◆ Work to complete
Please return every record below exactly as it stands.

[Information shown Boundary: Start]

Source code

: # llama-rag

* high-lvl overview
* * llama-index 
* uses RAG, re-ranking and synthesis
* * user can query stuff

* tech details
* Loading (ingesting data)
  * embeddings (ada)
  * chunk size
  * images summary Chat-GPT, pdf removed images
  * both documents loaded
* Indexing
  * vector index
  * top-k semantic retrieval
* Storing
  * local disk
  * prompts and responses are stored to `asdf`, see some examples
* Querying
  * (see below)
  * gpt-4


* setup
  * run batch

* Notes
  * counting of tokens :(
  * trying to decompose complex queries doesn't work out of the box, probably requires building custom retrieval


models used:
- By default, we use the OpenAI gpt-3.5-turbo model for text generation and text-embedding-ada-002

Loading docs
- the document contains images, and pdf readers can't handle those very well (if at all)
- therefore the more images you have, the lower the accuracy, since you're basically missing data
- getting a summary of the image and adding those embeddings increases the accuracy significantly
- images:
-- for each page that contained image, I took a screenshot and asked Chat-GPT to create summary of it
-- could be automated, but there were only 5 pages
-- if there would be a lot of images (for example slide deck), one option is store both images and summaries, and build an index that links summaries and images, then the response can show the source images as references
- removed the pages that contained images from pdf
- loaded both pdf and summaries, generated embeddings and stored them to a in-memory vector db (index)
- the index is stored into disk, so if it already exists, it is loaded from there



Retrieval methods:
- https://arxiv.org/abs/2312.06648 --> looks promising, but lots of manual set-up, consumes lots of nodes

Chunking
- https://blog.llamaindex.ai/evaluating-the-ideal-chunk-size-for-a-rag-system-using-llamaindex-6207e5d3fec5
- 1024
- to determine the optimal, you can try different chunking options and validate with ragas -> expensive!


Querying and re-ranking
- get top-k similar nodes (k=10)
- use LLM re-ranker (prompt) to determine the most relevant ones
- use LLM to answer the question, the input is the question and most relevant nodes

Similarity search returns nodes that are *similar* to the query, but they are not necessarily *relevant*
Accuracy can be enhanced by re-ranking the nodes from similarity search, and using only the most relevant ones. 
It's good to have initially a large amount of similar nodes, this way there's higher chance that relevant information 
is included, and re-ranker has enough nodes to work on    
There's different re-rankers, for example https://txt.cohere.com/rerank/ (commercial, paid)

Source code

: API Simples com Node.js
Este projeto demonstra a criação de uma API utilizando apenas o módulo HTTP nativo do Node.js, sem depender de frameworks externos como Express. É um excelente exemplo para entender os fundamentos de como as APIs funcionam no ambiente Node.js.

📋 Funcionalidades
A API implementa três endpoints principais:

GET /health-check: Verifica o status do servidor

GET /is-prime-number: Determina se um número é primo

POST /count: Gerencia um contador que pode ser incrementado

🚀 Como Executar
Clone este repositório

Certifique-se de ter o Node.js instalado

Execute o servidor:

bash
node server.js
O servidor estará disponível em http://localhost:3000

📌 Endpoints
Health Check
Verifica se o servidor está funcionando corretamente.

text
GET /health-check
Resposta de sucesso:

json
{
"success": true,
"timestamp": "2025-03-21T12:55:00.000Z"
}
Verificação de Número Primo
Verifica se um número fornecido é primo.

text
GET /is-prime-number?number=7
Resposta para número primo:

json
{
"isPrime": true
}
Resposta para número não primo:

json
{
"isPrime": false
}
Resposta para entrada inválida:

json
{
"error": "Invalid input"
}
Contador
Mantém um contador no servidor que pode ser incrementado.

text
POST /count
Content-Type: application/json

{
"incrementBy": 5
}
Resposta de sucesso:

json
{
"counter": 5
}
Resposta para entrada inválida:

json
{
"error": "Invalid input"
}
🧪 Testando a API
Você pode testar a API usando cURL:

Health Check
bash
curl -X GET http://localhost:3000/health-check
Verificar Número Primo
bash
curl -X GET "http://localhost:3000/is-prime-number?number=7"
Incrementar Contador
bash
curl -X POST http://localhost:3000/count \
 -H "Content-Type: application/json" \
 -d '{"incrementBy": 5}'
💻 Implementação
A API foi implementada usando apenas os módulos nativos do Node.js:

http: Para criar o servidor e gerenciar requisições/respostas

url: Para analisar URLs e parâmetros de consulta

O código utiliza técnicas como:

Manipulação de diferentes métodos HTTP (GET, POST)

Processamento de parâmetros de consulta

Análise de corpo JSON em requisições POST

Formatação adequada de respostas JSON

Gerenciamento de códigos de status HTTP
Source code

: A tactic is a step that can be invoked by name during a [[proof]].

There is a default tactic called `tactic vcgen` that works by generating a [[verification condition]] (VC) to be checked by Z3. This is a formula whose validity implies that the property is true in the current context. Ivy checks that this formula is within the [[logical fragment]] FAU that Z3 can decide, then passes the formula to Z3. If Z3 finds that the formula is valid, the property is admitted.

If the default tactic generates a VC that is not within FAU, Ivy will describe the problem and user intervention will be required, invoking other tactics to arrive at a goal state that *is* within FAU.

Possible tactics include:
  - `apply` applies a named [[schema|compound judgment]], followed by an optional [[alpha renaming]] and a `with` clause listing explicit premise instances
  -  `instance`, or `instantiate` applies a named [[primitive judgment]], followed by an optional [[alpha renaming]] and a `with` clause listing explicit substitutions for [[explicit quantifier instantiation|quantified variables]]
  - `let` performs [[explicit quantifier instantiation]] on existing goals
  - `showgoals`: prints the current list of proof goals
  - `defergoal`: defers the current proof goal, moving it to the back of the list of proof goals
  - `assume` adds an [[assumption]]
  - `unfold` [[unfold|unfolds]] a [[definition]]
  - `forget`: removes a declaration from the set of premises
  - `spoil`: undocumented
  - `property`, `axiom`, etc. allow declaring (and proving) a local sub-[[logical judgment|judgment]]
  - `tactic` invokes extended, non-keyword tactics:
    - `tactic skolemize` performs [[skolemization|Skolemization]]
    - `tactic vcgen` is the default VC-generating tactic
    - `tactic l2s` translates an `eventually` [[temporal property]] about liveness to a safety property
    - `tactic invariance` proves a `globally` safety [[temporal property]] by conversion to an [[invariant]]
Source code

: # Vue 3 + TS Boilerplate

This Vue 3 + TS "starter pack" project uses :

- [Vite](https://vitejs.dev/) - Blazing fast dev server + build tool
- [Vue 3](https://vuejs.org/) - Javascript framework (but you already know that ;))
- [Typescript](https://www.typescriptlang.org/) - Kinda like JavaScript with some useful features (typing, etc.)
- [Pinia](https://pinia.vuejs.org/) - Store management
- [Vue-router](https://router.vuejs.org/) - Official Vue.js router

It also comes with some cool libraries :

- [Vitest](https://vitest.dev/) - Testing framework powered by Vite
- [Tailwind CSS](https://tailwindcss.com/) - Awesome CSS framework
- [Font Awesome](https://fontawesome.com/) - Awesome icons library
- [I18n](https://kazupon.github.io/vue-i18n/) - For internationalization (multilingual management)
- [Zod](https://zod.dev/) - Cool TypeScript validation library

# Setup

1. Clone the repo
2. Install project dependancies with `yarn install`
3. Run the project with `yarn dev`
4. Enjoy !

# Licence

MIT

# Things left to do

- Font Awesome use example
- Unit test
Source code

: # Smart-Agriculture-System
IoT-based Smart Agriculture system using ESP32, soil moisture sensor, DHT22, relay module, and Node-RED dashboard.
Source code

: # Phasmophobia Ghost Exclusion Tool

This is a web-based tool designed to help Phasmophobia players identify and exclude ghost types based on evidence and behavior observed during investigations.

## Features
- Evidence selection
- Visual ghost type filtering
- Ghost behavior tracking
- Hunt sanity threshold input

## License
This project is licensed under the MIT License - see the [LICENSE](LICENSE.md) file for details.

[Information shown Boundary: End]

◆ Exercise response
Source code

: # llama-rag

* high-lvl overview
* * llama-index 
* uses RAG, re-ranking and synthesis
* * user can query stuff

* tech details
* Loading (ingesting data)
  * embeddings (ada)
  * chunk size
  * images summary Chat-GPT, pdf removed images
  * both documents loaded
* Indexing
  * vector index
  * top-k semantic retrieval
* Storing
  * local disk
  * prompts and responses are stored to `asdf`, see some examples
* Querying
  * (see below)
  * gpt-4


* setup
  * run batch

* Notes
  * counting of tokens :(
  * trying to decompose complex queries doesn't work out of the box, probably requires building custom retrieval


models used:
- By default, we use the OpenAI gpt-3.5-turbo model for text generation and text-embedding-ada-002

Loading docs
- the document contains images, and pdf readers can't handle those very well (if at all)
- therefore the more images you have, the lower the accuracy, since you're basically missing data
- getting a summary of the image and adding those embeddings increases the accuracy significantly
- images:
-- for each page that contained image, I took a screenshot and asked Chat-GPT to create summary of it
-- could be automated, but there were only 5 pages
-- if there would be a lot of images (for example slide deck), one option is store both images and summaries, and build an index that links summaries and images, then the response can show the source images as references
- removed the pages that contained images from pdf
- loaded both pdf and summaries, generated embeddings and stored them to a in-memory vector db (index)
- the index is stored into disk, so if it already exists, it is loaded from there



Retrieval methods:
- https://arxiv.org/abs/2312.06648 --> looks promising, but lots of manual set-up, consumes lots of nodes

Chunking
- https://blog.llamaindex.ai/evaluating-the-ideal-chunk-size-for-a-rag-system-using-llamaindex-6207e5d3fec5
- 1024
- to determine the optimal, you can try different chunking options and validate with ragas -> expensive!


Querying and re-ranking
- get top-k similar nodes (k=10)
- use LLM re-ranker (prompt) to determine the most relevant ones
- use LLM to answer the question, the input is the question and most relevant nodes

Similarity search returns nodes that are *similar* to the query, but they are not necessarily *relevant*
Accuracy can be enhanced by re-ranking the nodes from similarity search, and using only the most relevant ones. 
It's good to have initially a large amount of similar nodes, this way there's higher chance that relevant information 
is included, and re-ranker has enough nodes to work on    
There's different re-rankers, for example https://txt.cohere.com/rerank/ (commercial, paid)

Source code

: API Simples com Node.js
Este projeto demonstra a criação de uma API utilizando apenas o módulo HTTP nativo do Node.js, sem depender de frameworks externos como Express. É um excelente exemplo para entender os fundamentos de como as APIs funcionam no ambiente Node.js.

📋 Funcionalidades
A API implementa três endpoints principais:

GET /health-check: Verifica o status do servidor

GET /is-prime-number: Determina se um número é primo

POST /count: Gerencia um contador que pode ser incrementado

🚀 Como Executar
Clone este repositório

Certifique-se de ter o Node.js instalado

Execute o servidor:

bash
node server.js
O servidor estará disponível em http://localhost:3000

📌 Endpoints
Health Check
Verifica se o servidor está funcionando corretamente.

text
GET /health-check
Resposta de sucesso:

json
{
"success": true,
"timestamp": "2025-03-21T12:55:00.000Z"
}
Verificação de Número Primo
Verifica se um número fornecido é primo.

text
GET /is-prime-number?number=7
Resposta para número primo:

json
{
"isPrime": true
}
Resposta para número não primo:

json
{
"isPrime": false
}
Resposta para entrada inválida:

json
{
"error": "Invalid input"
}
Contador
Mantém um contador no servidor que pode ser incrementado.

text
POST /count
Content-Type: application/json

{
"incrementBy": 5
}
Resposta de sucesso:

json
{
"counter": 5
}
Resposta para entrada inválida:

json
{
"error": "Invalid input"
}
🧪 Testando a API
Você pode testar a API usando cURL:

Health Check
bash
curl -X GET http://localhost:3000/health-check
Verificar Número Primo
bash
curl -X GET "http://localhost:3000/is-prime-number?number=7"
Incrementar Contador
bash
curl -X POST http://localhost:3000/count \
 -H "Content-Type: application/json" \
 -d '{"incrementBy": 5}'
💻 Implementação
A API foi implementada usando apenas os módulos nativos do Node.js:

http: Para criar o servidor e gerenciar requisições/respostas

url: Para analisar URLs e parâmetros de consulta

O código utiliza técnicas como:

Manipulação de diferentes métodos HTTP (GET, POST)

Processamento de parâmetros de consulta

Análise de corpo JSON em requisições POST

Formatação adequada de respostas JSON

Gerenciamento de códigos de status HTTP
Source code

: A tactic is a step that can be invoked by name during a [[proof]].

There is a default tactic called `tactic vcgen` that works by generating a [[verification condition]] (VC) to be checked by Z3. This is a formula whose validity implies that the property is true in the current context. Ivy checks that this formula is within the [[logical fragment]] FAU that Z3 can decide, then passes the formula to Z3. If Z3 finds that the formula is valid, the property is admitted.

If the default tactic generates a VC that is not within FAU, Ivy will describe the problem and user intervention will be required, invoking other tactics to arrive at a goal state that *is* within FAU.

Possible tactics include:
  - `apply` applies a named [[schema|compound judgment]], followed by an optional [[alpha renaming]] and a `with` clause listing explicit premise instances
  -  `instance`, or `instantiate` applies a named [[primitive judgment]], followed by an optional [[alpha renaming]] and a `with` clause listing explicit substitutions for [[explicit quantifier instantiation|quantified variables]]
  - `let` performs [[explicit quantifier instantiation]] on existing goals
  - `showgoals`: prints the current list of proof goals
  - `defergoal`: defers the current proof goal, moving it to the back of the list of proof goals
  - `assume` adds an [[assumption]]
  - `unfold` [[unfold|unfolds]] a [[definition]]
  - `forget`: removes a declaration from the set of premises
  - `spoil`: undocumented
  - `property`, `axiom`, etc. allow declaring (and proving) a local sub-[[logical judgment|judgment]]
  - `tactic` invokes extended, non-keyword tactics:
    - `tactic skolemize` performs [[skolemization|Skolemization]]
    - `tactic vcgen` is the default VC-generating tactic
    - `tactic l2s` translates an `eventually` [[temporal property]] about liveness to a safety property
    - `tactic invariance` proves a `globally` safety [[temporal property]] by conversion to an [[invariant]]
Source code

: # Vue 3 + TS Boilerplate

This Vue 3 + TS "starter pack" project uses :

- [Vite](https://vitejs.dev/) - Blazing fast dev server + build tool
- [Vue 3](https://vuejs.org/) - Javascript framework (but you already know that ;))
- [Typescript](https://www.typescriptlang.org/) - Kinda like JavaScript with some useful features (typing, etc.)
- [Pinia](https://pinia.vuejs.org/) - Store management
- [Vue-router](https://router.vuejs.org/) - Official Vue.js router

It also comes with some cool libraries :

- [Vitest](https://vitest.dev/) - Testing framework powered by Vite
- [Tailwind CSS](https://tailwindcss.com/) - Awesome CSS framework
- [Font Awesome](https://fontawesome.com/) - Awesome icons library
- [I18n](https://kazupon.github.io/vue-i18n/) - For internationalization (multilingual management)
- [Zod](https://zod.dev/) - Cool TypeScript validation library

# Setup

1. Clone the repo
2. Install project dependancies with `yarn install`
3. Run the project with `yarn dev`
4. Enjoy !

# Licence

MIT

# Things left to do

- Font Awesome use example
- Unit test
Source code

: # Smart-Agriculture-System
IoT-based Smart Agriculture system using ESP32, soil moisture sensor, DHT22, relay module, and Node-RED dashboard.
Source code

: # Phasmophobia Ghost Exclusion Tool

This is a web-based tool designed to help Phasmophobia players identify and exclude ghost types based on evidence and behavior observed during investigations.

## Features
- Evidence selection
- Visual ghost type filtering
- Ghost behavior tracking
- Hunt sanity threshold input

## License
This project is licensed under the MIT License - see the [LICENSE](LICENSE.md) file for details.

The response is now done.